Die Art und Weise, wie diese Rabatte zustande kommen, wird jetzt vom Bundeskartellamt genau durchleuchtet. Kaul: „Es besteht die Gefahr, dass der Markt für kleinere Sender durch diese Praktiken abgeschottet wird.“ Denn Sender mit einem Marktanteil um die ein Prozent wie beispielsweise das Vierte oder D-Max sind nicht in der Lage, den Agenturen solche Rabatte zu bieten. „Wenn dann noch herauskommt, dass sich die beiden Sendergruppen untereinander absprechen, um zum Beispiel Werbepreise und Rabatte festzulegen, dann wäre das eine Kartellabsprache“, ergänzt Kaul.
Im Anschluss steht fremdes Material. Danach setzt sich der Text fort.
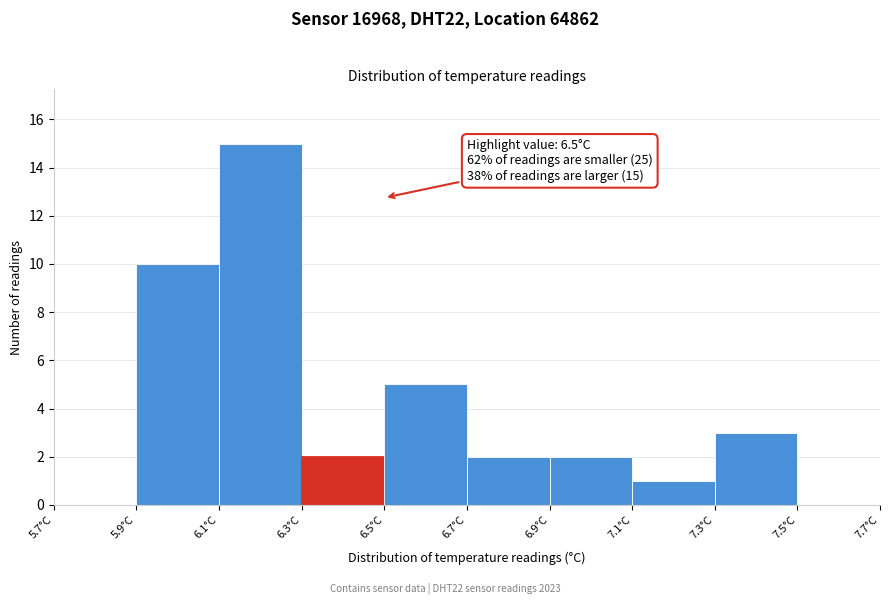

Over which range of the x-axis is the bar tallest?

6.1 to 6.3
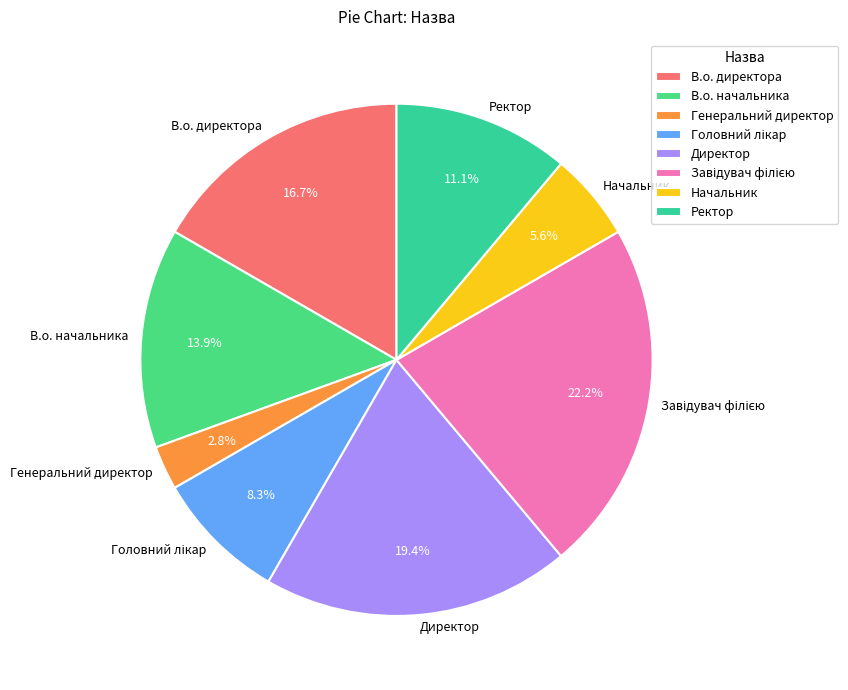

Which has a higher value, В.о. начальника or Начальник?

В.о. начальника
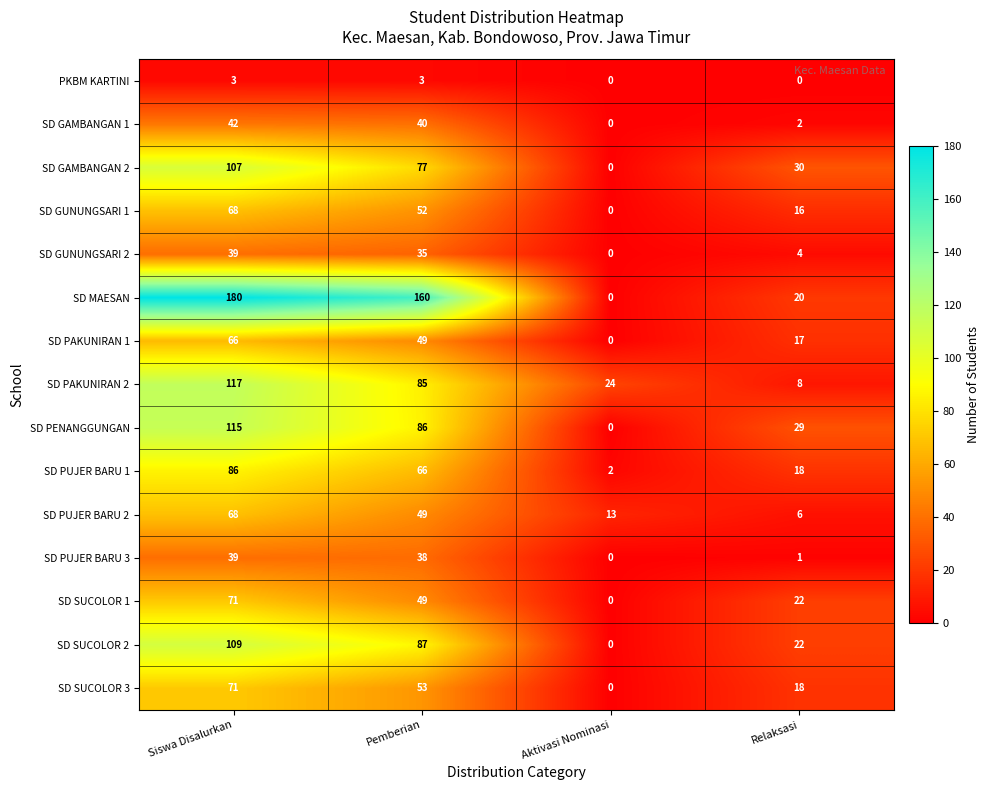

The SD GUNUNGSARI 2 series shows 4 at Relaksasi. True or false?

True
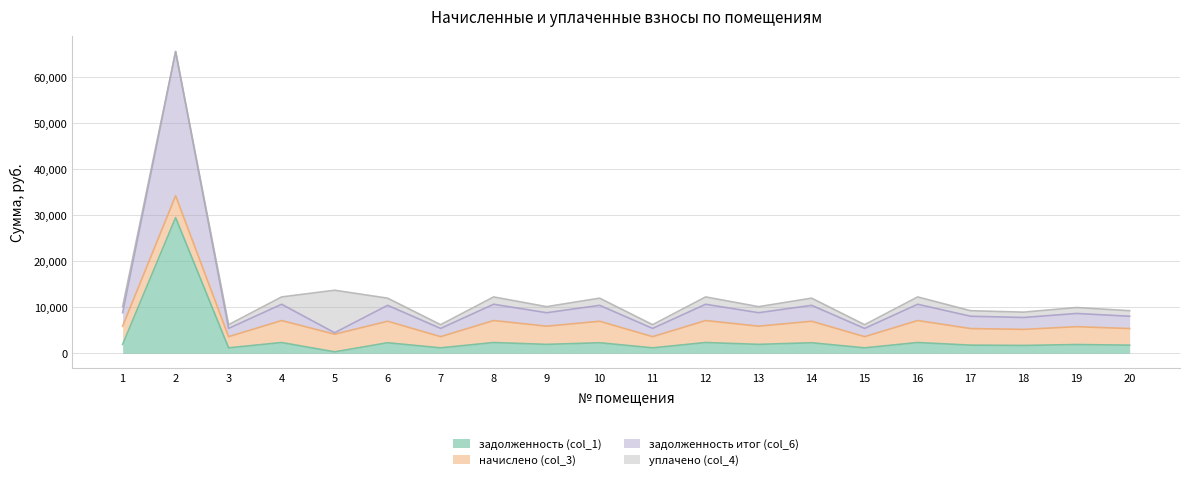

What are all the series names shown in the legend?

задолженность (col_1), начислено (col_3), задолженность итог (col_6), уплачено (col_4)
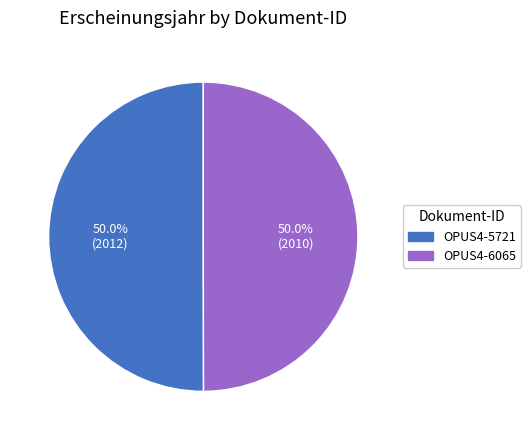

What percentage is NOT represented by OPUS4-5721?

50.0%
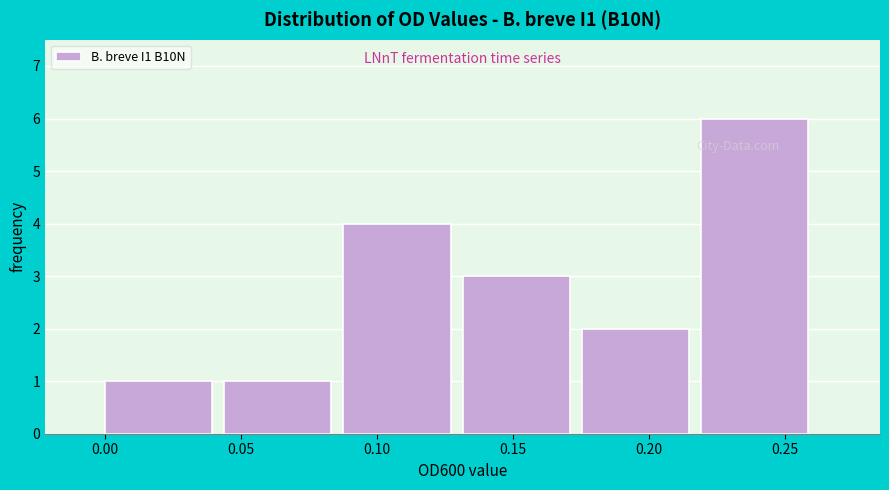

Reading left to right, transcribe this chart: for each bar, give the range it covers on the x-axis and its height. Neither the bar edges nor the heights are printed on the chart, so give them approximately, as read against the axes.

0.000 to 0.045: 1
0.045 to 0.090: 1
0.090 to 0.130: 4
0.130 to 0.175: 3
0.175 to 0.220: 2
0.220 to 0.265: 6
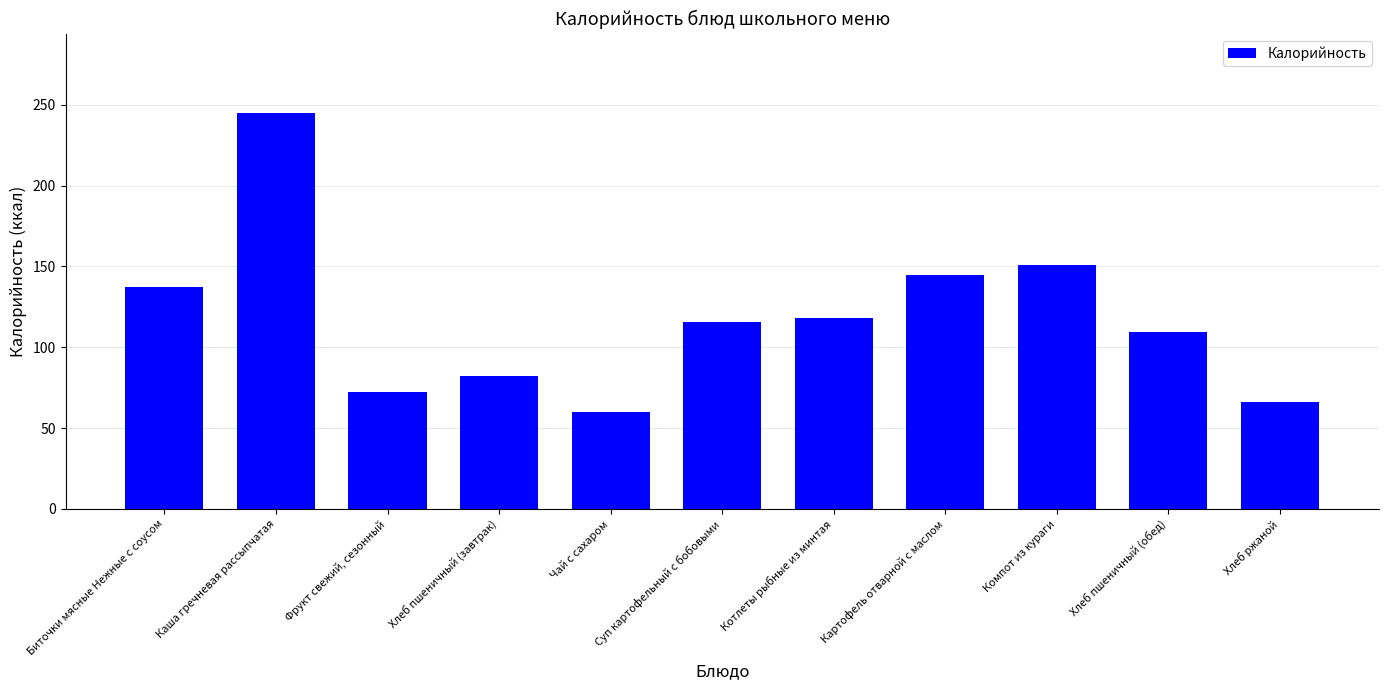

The value at Чай с сахаром is 60.0. True or false?

True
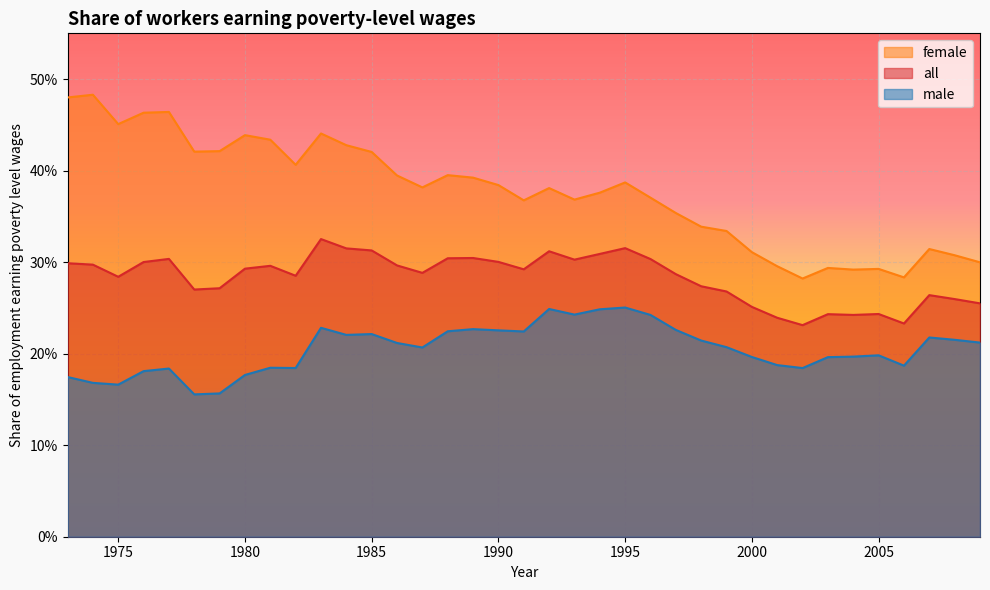

How many lines are shown in the chart?

3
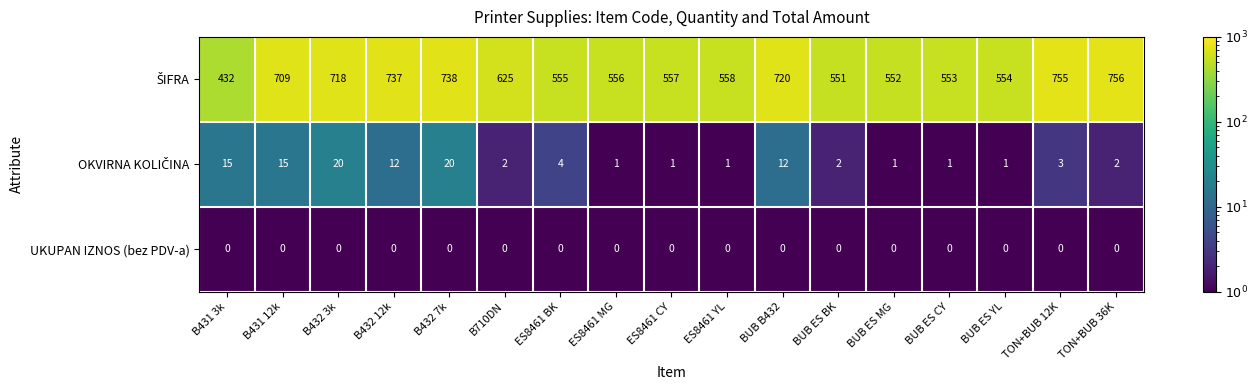

What is the total value across all series at TON+BUB 12K?

758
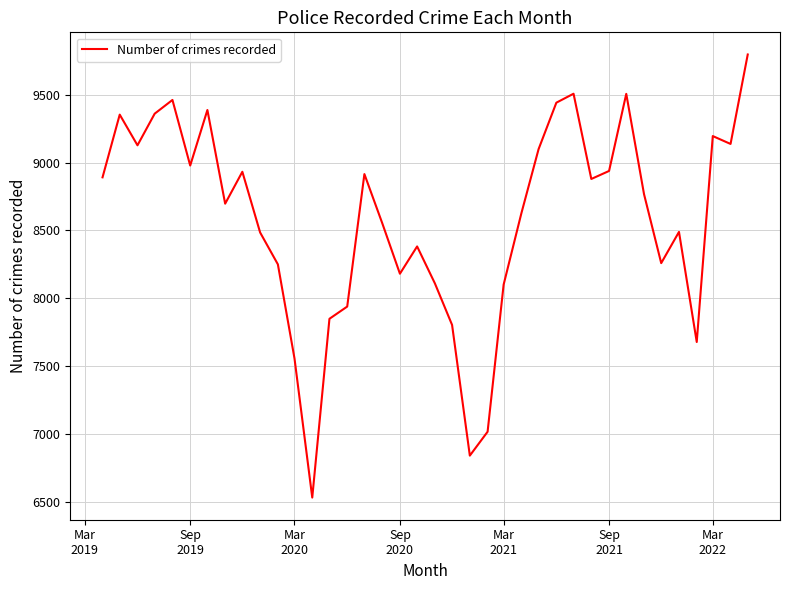

What is the maximum value shown in the chart?

9796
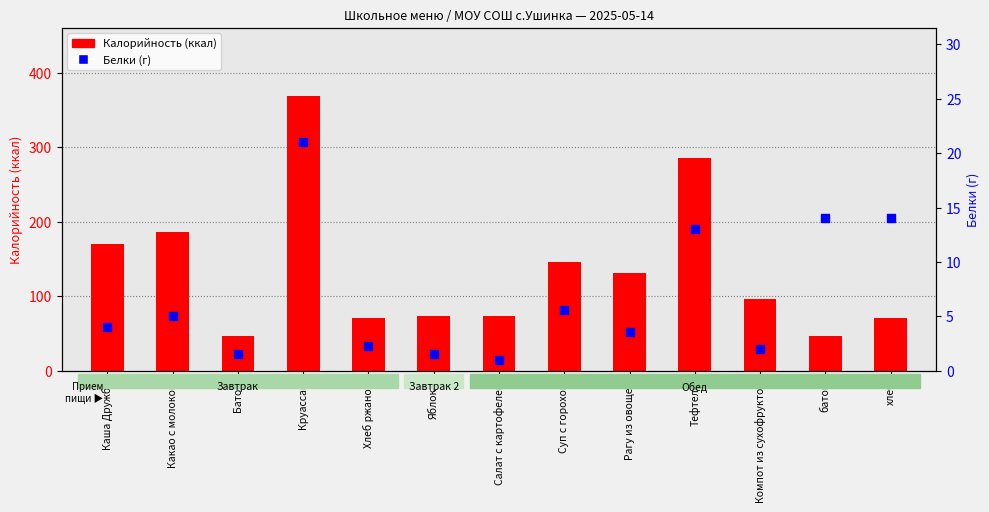

At how many categories does at least one series exceed 75?

7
Beide TV-Vermarkter gehen offiziell davon aus, dass sie sich nicht rechtswidrig verhalten haben. Ein Brancheninsider urteilt: „Unser Markt funktioniert eben anders als der Markt für Bremsscheiben. Wir verkaufen Kontakte. Und da haben die größeren Sender per se eine höhere Relevanz und bieten eine bessere Qualität, weil es darum geht, die Konsumenten direkt zum Start einer Werbekampagne mit dem entsprechenden Werbespot zu erreichen. Die kleinen Sender schaffen es zum Teil über ein ganzes Jahr nicht, solch einen Erstkontakt zum Zuschauer aufzubauen, und haben damit für die Werbewirtschaft kaum eine Bedeutung.“

Die kleineren Sender, aus deren Umfeld die „anonyme Anzeige“ beim Bundeskartellamt vermutet wird, hoffen nun, von der aktuellen Entwicklung zu profitieren. „Das Rabattierungssystem sollte nicht so sein, dass wir automatisch aus dem Markt rausgekickt werden. Es gibt viele Werbekunden, die auch gerne einmal bei kleineren Sendern Werbung schalten würden. Aber die kommen nicht raus aus ihren Verträgen oder sie würden viel Geld verlieren“, heißt es aus ihrem Umfeld.

Tatsächlich scheint das bestehende System nicht im Sinne derer zu sein, die das Ganze letztlich bezahlen: der werbetreibenden Industrie. Während die Mediaagenturen bestrebt sind, die höchsten Rabatte herauszuholen, um davon auch selbst finanziell zu profitieren, ist es fraglich, ob die entsprechenden Werbeschaltungen das Optimum für die Werbetreibenden darstellen. Mercedes und Coca-Cola etwa haben ihren Mediaagenturen mittlerweile Auflagen gemacht, weniger auf die Rabatte zu achten, sondern mehr auf die Qualität der Werbeplatzierung.

Joachim Schütz, Geschäftsführer der Organisation Werbetreibende beim Markenverband, bestätigt: „Bei den Rabatten geht es um das Geld der Werbetreibenden. Die Werbekunden müssen wissen, welche Absprachen getroffen werden. Es ist bisher oft nicht durchschaubar, was mit den Rabatten geschieht. Landen sie komplett bei den Mediaagenturen und nicht bei den Kunden, die durch ihre Investitionen dazu beigetragen haben, dass die Rabatte überhaupt erzielt werden konnten?! Das sind die Fragen, die uns bewegen. Insofern würden wir uns natürlich mehr Wettbewerb wünschen, denn die Marktkonzentration ist sowohl auf Agenturseite als auch auf Vermarkterseite offensichtlich.“ Ob diese Situation als illegal einzuschätzen ist, hält Schütz für fraglich. „Aber durch die aktuellen Vorgänge ist der Markt zumindest für das Thema sensibilisiert.“

Der Geschäftsführer von SevenOneMedia Peter Christmann jedenfalls hat bereits vor kurzem angekündigt, neue Geschäftsmodelle entwickeln zu wollen, um etwaigen Entscheidungen des Bundeskartellamtes zuvorzukommen.